1. Die Erteilung einer Aufenthaltserlaubnis nach § 28 Abs. 1 Satz 1 Nr. 3 AufenthG setzt voraus, dass dem antragstellenden Elternteil die Personensorge für den Minderjährigen tatsächlich zusteht (Fortführung von VGH Mannheim, Beschluss vom 11.05.1993 - 11 S 714/93 -, juris) (Rn. 15).

2. Dass § 10 Abs. 3 Satz 1 i.V.m. Satz 3 Halbs. 1 AufenthG die Erteilung einer Aufenthaltserlaubnis an einen Ausländer, dessen Asylantrag unanfechtbar abgelehnt worden ist, vor dessen Ausreise jenseits des Kapitels 2 Abschnitt 5 des Aufenthaltsgesetzes nur bei Vorliegen eines strikten Rechtsanspruchs zulässt, führt - auch im Lichte der Schutzwirkungen von Art. 6 GG und Art. 8 EMRK- zu keinem anderen Ergebnis (Rn. 19).

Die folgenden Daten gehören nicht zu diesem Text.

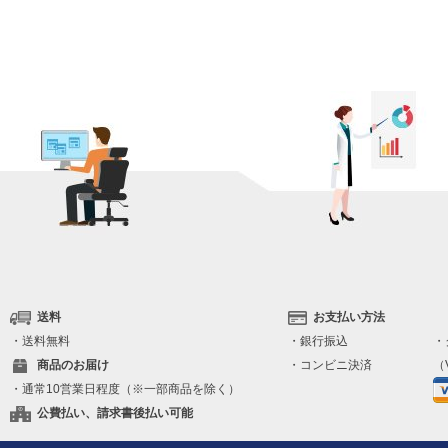
送料
お支払い方法
・送料無料
・銀行振込
・
商品のお届け
・コンビニ決済
（V
・通常10営業日程度（※一部商品を除く）
公費払い、請求書後払い可能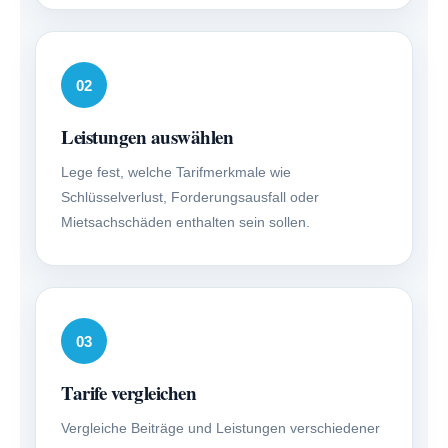
02
Leistungen auswählen
Lege fest, welche Tarifmerkmale wie
Schlüsselverlust, Forderungsausfall oder
Mietsachschäden enthalten sein sollen.
03
Tarife ver­gleichen
Vergleiche Beiträge und Leistungen verschiedener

3. Zur effektiven Wahrung der Rechte aus Art. 6 GG und Art. 8 EMRK kann es in einem solchen Fall in Betracht kommen, dem nicht personensorgeberechtigten Elternteil vorübergehend eine Duldung gemäß § 60a Abs. 2 AufenthG zu erteilen (Rn. 28).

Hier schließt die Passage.